Jeff Krusinski: Air Force Officer In Charge Of Preventing Sexual Assault Charged With Sexual Battery

Impact

An Air Force officer in charge of sexual assault prevention was arrested over the weekend in Arlington, Va., after being charged with sexual battery.

Lt. Col. Jeff Krusinski, 41, was the chief of the service’s Sexual Assault Prevention Response Office (SARPO) branch. Krusinski allegedly groped a woman in a parking lot early Sunday, he was arrested and held for bond in Arlington County. The Air Force has removed him of his rank and title, but they are going to have to do a little more than that if they want to stop the rampant rape culture that currently plagues its ranks. 

Krusinski was at Freddie’s Beach Bar on Sunday. The police report says he left the bar at 12:35 a.m. which is when he apparently approached the female victim in the parking lot and groped her her breasts and buttocks. When he reached for her again, the victim successfully fought him off and alerted police. He was then arrested, charged with sexual battery, and held on $5,000 bail. Krusinski had been head of the SARPO branch for two months prior to this incident. Upon hearing of the arrest, Secretary of Defense Chuck Hagel said he was outraged and demanded swift and decisive action. A congressional leader on the issue of sexual assault in the military, Claire McCaskill (D-Mo.) Tweeted:

 

If she doesn’t sound surprised by the accusation, she shouldn’t be. As she noted in her article for PolicyMic, she’s met with the victims and she knows all too well how pervasive sexual assault within the military is.

Apart from stripping Lt. Col. Krusinski of his rank and title, the Air Force refused to comment any further. They should have used this moment to call attention to to the problem what exists within their rank and file, instead, they are too worried with producing the wrong kind of sound-bite. It’s one thing to tell congressional leaders that you won’t allow sexual predators and sexual violence within the ranks, it’s quite another to actually act upon that statement.

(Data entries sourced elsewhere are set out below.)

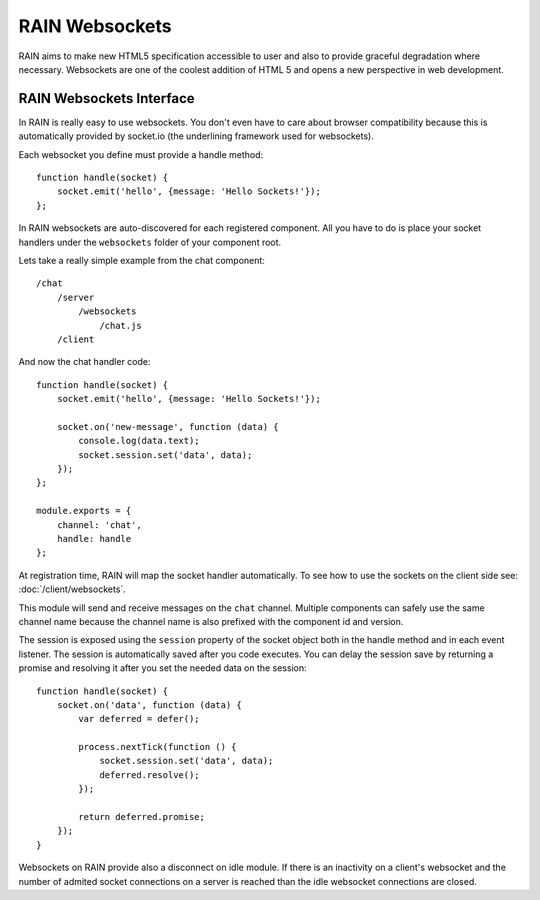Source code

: ===============
RAIN Websockets
===============

RAIN aims to make new HTML5 specification accessible to user and also to provide graceful
degradation where necessary. Websockets are one of the coolest addition of HTML 5 and opens
a new perspective in web development.

-------------------------
RAIN Websockets Interface
-------------------------

In RAIN is really easy to use websockets. You don't even have to care about browser compatibility
because this is automatically provided by socket.io (the underlining framework used for websockets).

Each websocket you define must provide a handle method::

    function handle(socket) {
        socket.emit('hello', {message: 'Hello Sockets!'});
    };

In RAIN websockets are auto-discovered for each registered component. All you have to do is place
your socket handlers under the ``websockets`` folder of your component root.

Lets take a really simple example from the chat component::

    /chat
        /server
            /websockets
                /chat.js
        /client

And now the chat handler code::

    function handle(socket) {
        socket.emit('hello', {message: 'Hello Sockets!'});

        socket.on('new-message', function (data) {
            console.log(data.text);
            socket.session.set('data', data);
        });
    };

    module.exports = {
        channel: 'chat',
        handle: handle
    };

At registration time, RAIN will map the socket handler automatically. To see how to use the sockets
on the client side see: :doc:`/client/websockets`.

This module will send and receive messages on the ``chat`` channel. Multiple components can
safely use the same channel name because the channel name is also prefixed with the component
id and version.

The session is exposed using the ``session`` property of the socket object both in the handle
method and in each event listener. The session is automatically saved after you code executes.
You can delay the session save by returning a promise and resolving it after you set the needed
data on the session::

    function handle(socket) {
        socket.on('data', function (data) {
            var deferred = defer();

            process.nextTick(function () {
                socket.session.set('data', data);
                deferred.resolve();
            });

            return deferred.promise;
        });
    }

Websockets on RAIN provide also a disconnect on idle module. If there is an inactivity on a
client's websocket and the number of admited socket connections on a server is reached than
the idle websocket connections are closed.
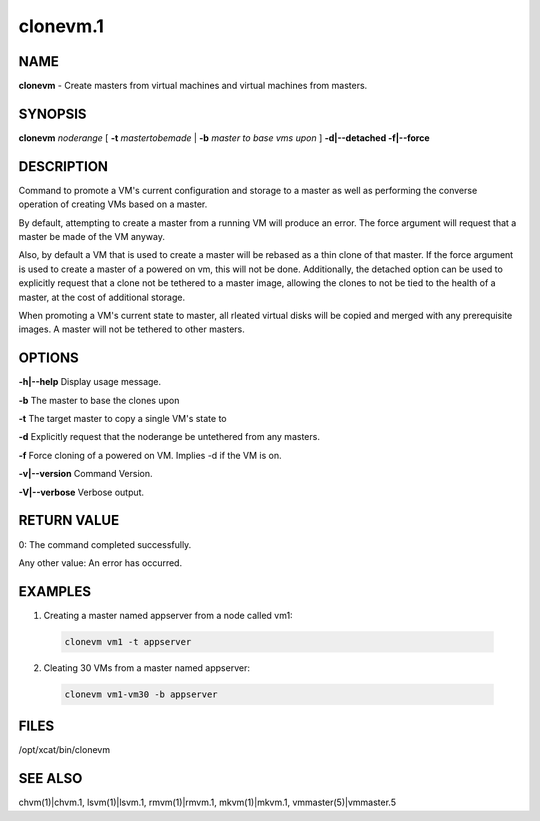 
#########
clonevm.1
#########

.. highlight:: perl


****
NAME
****


\ **clonevm**\  - Create masters from virtual machines and virtual machines from masters.


********
SYNOPSIS
********


\ **clonevm**\  \ *noderange*\  [ \ **-t**\  \ *mastertobemade*\  | \ **-b**\  \ *master to base vms upon*\  ]  \ **-d|-**\ **-detached -f|-**\ **-force**\ 


***********
DESCRIPTION
***********


Command to promote a VM's current configuration and storage to a master as well as 
performing the converse operation of creating VMs based on a master.

By default, attempting to create a master from a running VM will produce an error. 
The force argument will request that a master be made of the VM anyway.

Also, by default a VM that is used to create a master will be rebased as a thin 
clone of that master. If the force argument is used to create a master of a powered
on vm, this will not be done.  Additionally, the detached option can be used to 
explicitly request that a clone not be tethered to a master image, allowing the 
clones to not be tied to the health of a master, at the cost of additional storage.

When promoting a VM's current state to master, all rleated virtual disks will be 
copied and merged with any prerequisite images.  A master will not be tethered to
other masters.


*******
OPTIONS
*******


\ **-h|-**\ **-help**\        Display usage message.

\ **-b**\               The master to base the clones upon

\ **-t**\               The target master to copy a single VM's state to

\ **-d**\               Explicitly request that the noderange be untethered from any masters.

\ **-f**\               Force cloning of a powered on VM.  Implies -d if the VM is on.

\ **-v|-**\ **-version**\     Command Version.

\ **-V|-**\ **-verbose**\     Verbose output.


************
RETURN VALUE
************


0: The command completed successfully.

Any other value: An error has occurred.


********
EXAMPLES
********



1. Creating a master named appserver from a node called vm1:
 
 
 .. code-block:: perl
 
   clonevm vm1 -t appserver
 
 


2. Cleating 30 VMs from a master named appserver:
 
 
 .. code-block:: perl
 
   clonevm vm1-vm30 -b appserver
 
 



*****
FILES
*****


/opt/xcat/bin/clonevm


********
SEE ALSO
********


chvm(1)|chvm.1, lsvm(1)|lsvm.1, rmvm(1)|rmvm.1, mkvm(1)|mkvm.1, vmmaster(5)|vmmaster.5

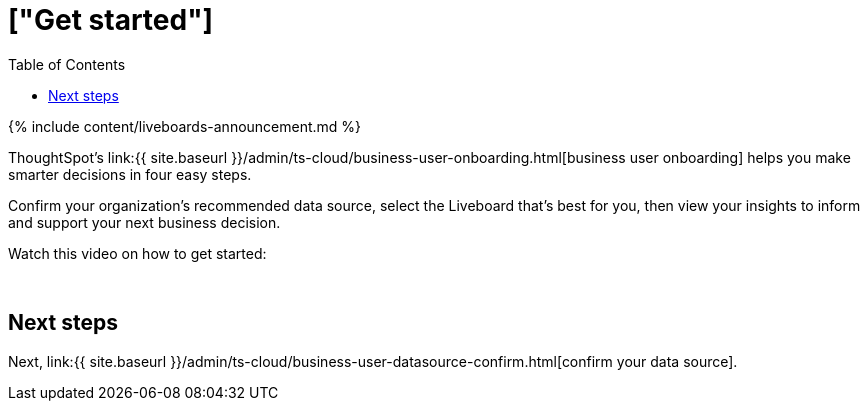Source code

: = ["Get started"]
:last_updated: 11/05/2021
:permalink: /:collection/:path.html
:sidebar: mydoc_sidebar
:summary: Learn how to get started as a business user in ThoughtSpot.
:toc: false

{% include content/liveboards-announcement.md %}

ThoughtSpot's link:{{ site.baseurl }}/admin/ts-cloud/business-user-onboarding.html[business user onboarding] helps you make smarter decisions in four easy steps.

Confirm your organization's recommended data source, select the Liveboard that's best for you, then view your insights to inform and support your next business decision.

Watch this video on how to get started:+++<script src="https://fast.wistia.com/embed/medias/wykwdrk2em.jsonp" async="">++++++</script>++++++<script src="https://fast.wistia.com/assets/external/E-v1.js" async="">++++++</script>+++

[.wistia_embed.wistia_async_wykwdrk2em.popover=true.popoverAnimateThumbnail=true.popoverBorderColor=4E55FD.popoverBorderWidth=2]#&nbsp;#

== Next steps

Next, link:{{ site.baseurl }}/admin/ts-cloud/business-user-datasource-confirm.html[confirm your data source].
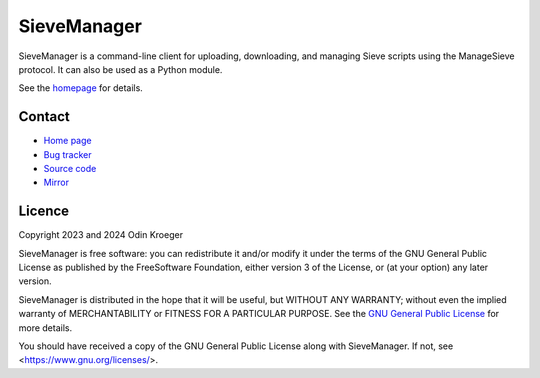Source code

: ============
SieveManager
============

SieveManager is a command-line client for uploading, downloading,
and managing Sieve scripts using the ManageSieve protocol. It can
also be used as a Python module.

See the homepage_ for details.

.. _Sieve: http://sieve.info

.. _homepage: https://odkr.codeberg.page/sievemgr


Contact
=======

* `Home page <https://odkr.codeberg.page/sievemgr>`_

* `Bug tracker <https://github.com/odkr/sievemgr/issues>`_

* `Source code <https://codeberg.org/odkr/sievemgr>`_

* `Mirror <https://notabug.org/odkr/sievemgr>`_


Licence
=======

Copyright 2023 and 2024  Odin Kroeger

SieveManager is free software: you can redistribute it and/or modify
it under the terms of the GNU General Public License as published by
the FreeSoftware Foundation, either version 3 of the License, or (at
your option) any later version.

SieveManager is distributed in the hope that it will be useful,
but WITHOUT ANY WARRANTY; without even the implied warranty of
MERCHANTABILITY or FITNESS FOR A PARTICULAR PURPOSE.
See the `GNU General Public License`_ for more details.

You should have received a copy of the GNU General Public License
along with SieveManager. If not, see <https://www.gnu.org/licenses/>.

.. _`GNU General Public License`: LICENCE.rst
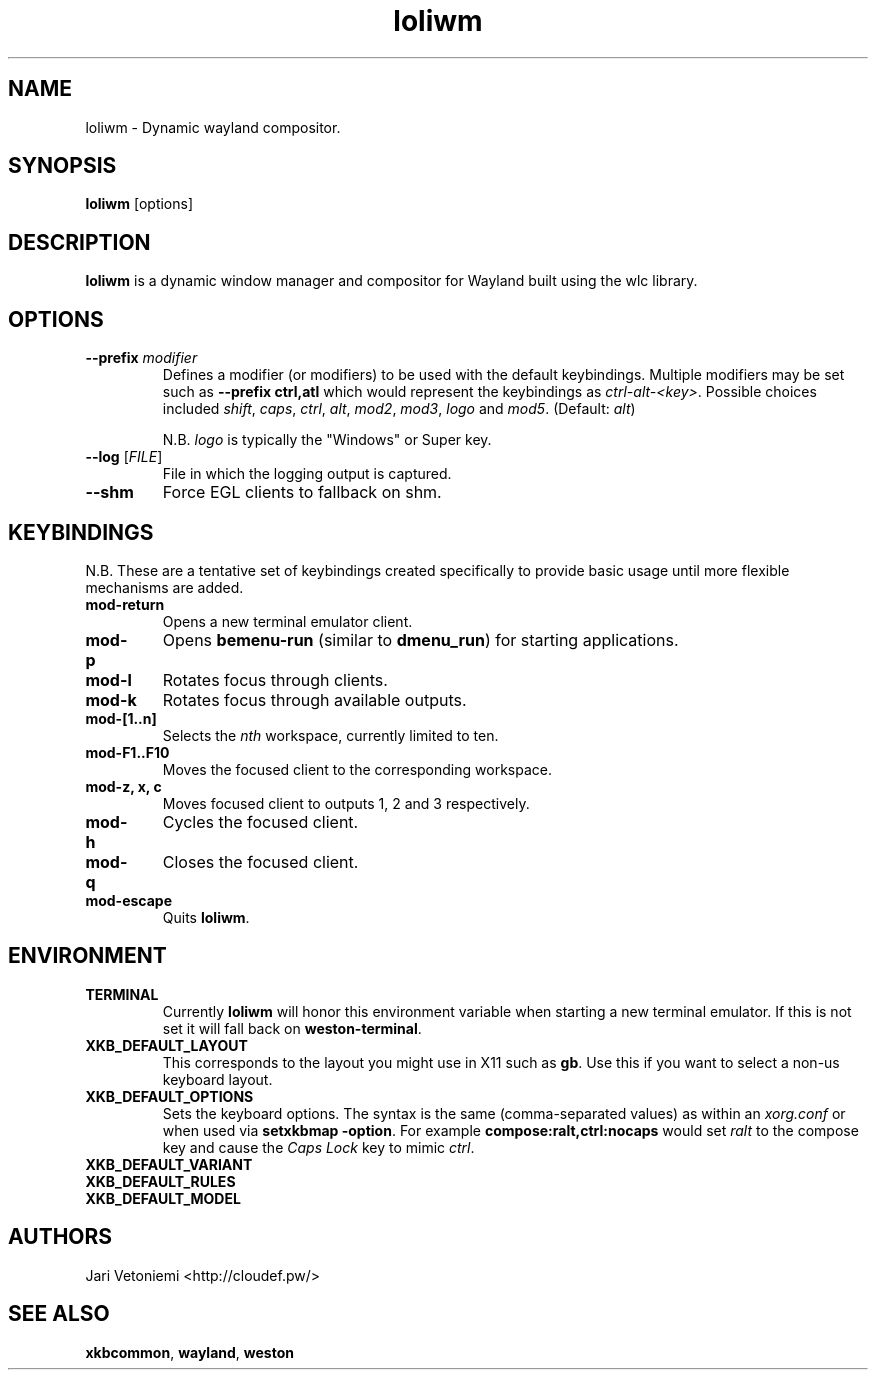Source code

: .TH loliwm 1 "October 25" loliwm
.SH NAME
loliwm \- Dynamic wayland compositor.
.SH SYNOPSIS
\fBloliwm\fP [options]
.SH DESCRIPTION
\fBloliwm\fP is a dynamic window manager and compositor for Wayland built using
the wlc library.
.SH OPTIONS
.IP "\fB\-\-prefix\fR \fImodifier\fR
Defines a modifier (or modifiers) to be used with the default keybindings.
Multiple modifiers may be set such as \%\fB--prefix ctrl,atl\fR which would
represent the keybindings as \%\fIctrl-alt-<key>\fR. Possible choices included
\fIshift\fR,
\fIcaps\fR,
\fIctrl\fR,
\fIalt\fR,
\fImod2\fR,
\fImod3\fR,
\fIlogo\fR and
\fImod5\fR. (Default: \fIalt\fR)

N.B. \fIlogo\fR is typically the "Windows" or Super key.
.IP "\fB\-\-log\fR [\fIFILE\fR]"
File in which the logging output is captured.
.IP \fB\-\-shm\fR
Force EGL clients to fallback on shm.
.SH KEYBINDINGS
N.B. These are a tentative set of keybindings created specifically to provide
basic usage until more flexible mechanisms are added.
.IP \fBmod\-return\fR
Opens a new terminal emulator client.
.IP \fBmod-p\fR
Opens \fBbemenu-run\fR (similar to \fBdmenu_run\fR) for starting applications.
.IP \fBmod\-l\fR
Rotates focus through clients.
.IP \fBmod\-k\fR
Rotates focus through available outputs.
.IP \fBmod\-[1..n]\fR
Selects the \fInth\fP workspace, currently limited to ten.
.IP \fBmod\-F1..F10\fR
Moves the focused client to the corresponding workspace.
.IP "\fBmod-z, x, c\fR"
Moves focused client to outputs 1, 2 and 3 respectively.
.IP \fBmod-h\fR
Cycles the focused client.
.IP \fBmod-q\fR
Closes the focused client.
.IP \fBmod-escape\fR
Quits \fBloliwm\fR.
.SH ENVIRONMENT
.IP \fBTERMINAL\fR
Currently \fBloliwm\fR will honor this environment variable when starting a new
terminal emulator. If this is not set it will fall back on \fBweston-terminal\fR.
.IP \fBXKB_DEFAULT_LAYOUT\fR
This corresponds to the layout you might use in X11 such as \fBgb\fR.  Use this
if you want to select a non-us keyboard layout.
.IP \fBXKB_DEFAULT_OPTIONS\fR
Sets the keyboard options. The syntax is the same (comma-separated values) as
within an \fIxorg.conf\fR or when used via \%\fBsetxkbmap -option\fR.
For example \%\fBcompose:ralt,ctrl:nocaps\fR would set \fIralt\fR to the compose
key and cause the \fICaps Lock\fR key to mimic \fIctrl\fR.
.IP \fBXKB_DEFAULT_VARIANT\fR
.IP \fBXKB_DEFAULT_RULES\fR
.IP \fBXKB_DEFAULT_MODEL\fR
.SH AUTHORS
.IP "Jari Vetoniemi <http://cloudef.pw/>"
.SH SEE ALSO
\fBxkbcommon\fR,
\fBwayland\fR,
\fBweston\fR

It is just another way they have repeatedly failed the victims of sexual assault and abuse. 

All of this comes amid the annual report on sexual assault in the military by the Pentagon, which will be released May 7. A preview of the report shows a starling increase from FY11 to FY12. The number of people who made an anonymous claim that they were sexually assaulted but never reported the attack jumped from 19,000 to 26,000. Senator Carl Levin (D-Mich.) said Tuesday that the Pentagon report estimates that military personnel are the victims of around 70 sexual assaults per day. 

SARPO itself, the branch that Krusinski worked for, is mired with its own set of issues. The office is responsible for oversight of the Department’s sexual assault policy, but it has little overall effectiveness. That's because SARPO has no enforcement mechanism, they are only allowed to make recommendations. As a report by the Government Accountability Office points out, the failure of the military to adequately enact the sexual assault policies set forth  prevents the Department of Defense from properly addressing sexual violence. 

What all of this shows us, is that it isn’t enough to simply make the policies. What the military has essentially done here is created a shell with no framework. If you don’t have accountability, if you don’t have set guidelines and enforcement mechanisms for how these policies are supposed to be enacted than how, exactly, will they do anything to prevent sexual assault? They won't.